President Biden has announced his intention to nominate an African American woman for the Senate to advise and consent for service on the United States Supreme Court. At the risk of being embroiled in a Whoopi Goldberg “Jewish is not a race issue type of discussion”, I suggest neither race nor gender is the issue for whomever is nominated. Politics is always what membership on the Supreme Court is about.
From the highly political John Marshall (years on Court 1801-1835) to the highly political Ruth Bader Ginsberg (years on Court 1998-2020) the justices of the U.S. Supreme Court have often worn their politics on the sleeves of their robes. Marshall was nominated by President John Adams. Ginsberg was nominated by President Bill Clinton. Americans who agreed with Adams’ political positions generally agreed with Marshall’s decisions and those who leaned in Clinton’s policy directions championed Ginsberg’s. We should not be surprised if a president nominates someone whose political tendencies match the president’s. It is not a justice’s race or gender that matters; it is their philosophies.

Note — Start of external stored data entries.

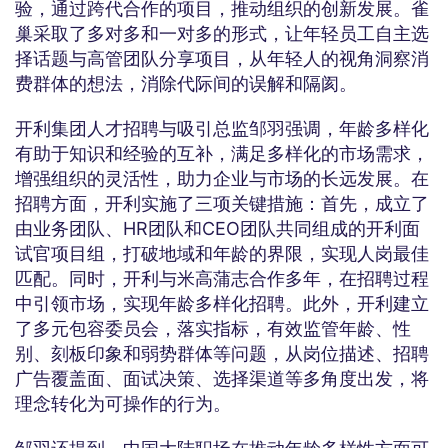
验，通过跨代合作的项目，推动组织的创新发展。雀
巢采取了多对多和一对多的形式，让年轻员工自主选
择话题与高管团队分享项目，从年轻人的视角洞察消
费群体的想法，消除代际间的误解和隔阂。
开利集团人才招聘与吸引总监邹羽强调，年龄多样化
有助于知识和经验的互补，满足多样化的市场需求，
增强组织的灵活性，助力企业与市场的长远发展。在
招聘方面，开利实施了三项关键措施：首先，成立了
由业务团队、HR团队和CEO团队共同组成的开利面
试官项目组，打破地域和年龄的界限，实现人岗最佳
匹配。同时，开利与米高蒲志合作多年，在招聘过程
中引领市场，实现年龄多样化招聘。此外，开利建立
了多元包容委员会，落实指标，有效监管年龄、性
别、刻板印象和弱势群体等问题，从岗位描述、招聘
广告覆盖面、面试决策、选择渠道等多角度出发，将
理念转化为可操作的行为。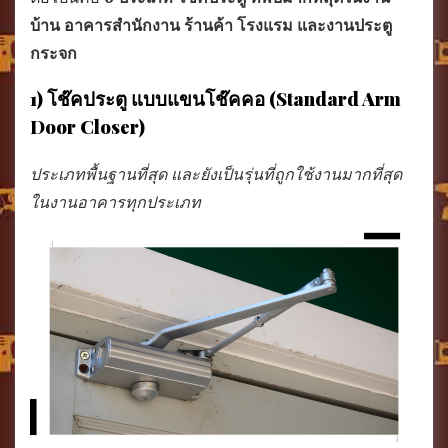
บ้าน อาคารสำนักงาน ร้านค้า โรงแรม และงานประตู
กระจก
1) โช๊คประตู แบบแขนโช๊คคอ (Standard Arm
Door Closer)
ประเภทพื้นฐานที่สุด และยังเป็นรุ่นที่ถูกใช้งานมากที่สุด
ในงานอาคารทุกประเภท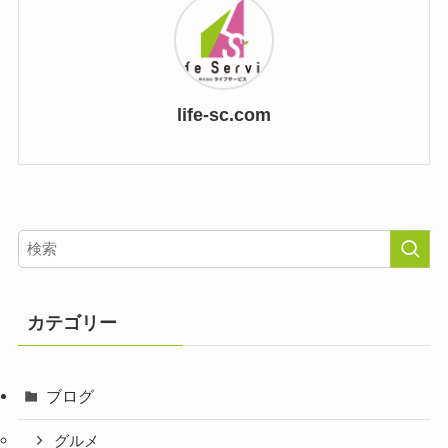
life-sc.com
カテゴリー
ブログ
グルメ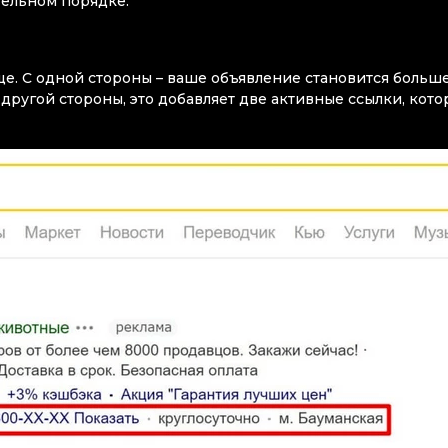
тельном порядке.
ще. С одной стороны – ваше объявление становится больш
 другой стороны, это добавляет две активные ссылки, кот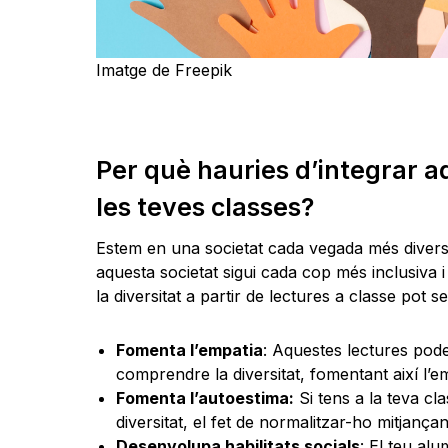
Imatge de Freepik
Per què hauries d’integrar aq
les teves classes?
Estem en una societat cada vegada més diversa
aquesta societat sigui cada cop més inclusiva i
la diversitat a partir de lectures a classe pot 
Fomenta l’empatia
: Aquestes lectures poden
comprendre la diversitat, fomentant així l’e
Fomenta l’autoestima:
Si tens a la teva cl
diversitat, el fet de normalitzar-ho mitjanç
Desenvolupa habilitats socials
: El teu al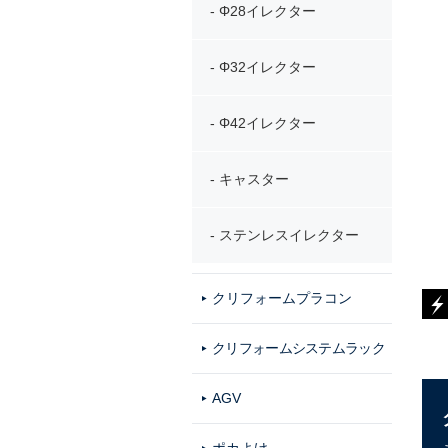
Φ28イレクター
Φ32イレクター
Φ42イレクター
キャスター
ステンレスイレクター
クリフォームプラコン
クリフォームシステムラック
AGV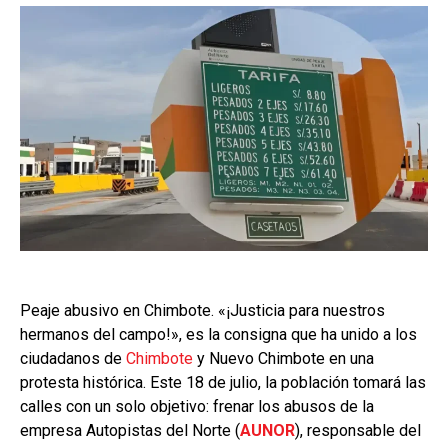
Peaje abusivo en Chimbote. «¡Justicia para nuestros
hermanos del campo!», es la consigna que ha unido a los
ciudadanos de
Chimbote
y Nuevo Chimbote en una
protesta histórica. Este 18 de julio, la población tomará las
calles con un solo objetivo: frenar los abusos de la
empresa Autopistas del Norte (
AUNOR
), responsable del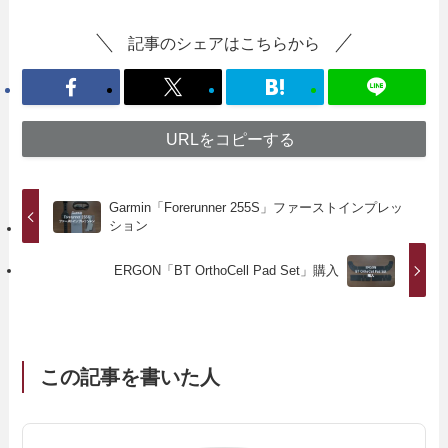
記事のシェアはこちらから
URLをコピーする
Garmin「Forerunner 255S」ファーストインプレッ
ション
ERGON「BT OrthoCell Pad Set」購入
この記事を書いた人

Sometimes when a president, liberal or conservative, chooses a justice, that justice turns out on the opposite end from the president’s philosophy. President Eisenhower, a conservative, chose Earl Warren (years on Court 1953-1969) who led a liberal revolution from his position as Chief Justice. And President George H.W. Bush nominated the African American Clarence Thomas to the Bench; Black Clarence Thomas may be to the right of former slave owner Roger Brooke Taney (years on Court 1836-1864) who decided the Dred Scott case. Although it is not likely Thomas would have agreed with that particular decision.
Supreme Court justices are just like the rest of us. We carry our beliefs and prejudices throughout our lives. They change from time to time and sometimes we can overcome them. But the U.S. Supreme Court is just another political branch of our three-branch political democracy. Politicians are placed on the Court by politicians that we elect. As Plato might have said, “Only the naïve believe otherwise.”
Instead of our long-time national self-delusion that the Supreme Court is not a political force, we should acknowledge that the justices are just humans and accept reality. The best we can hope for is term limits instead of a life-time appointment. I suggest one ten-year term would be about right.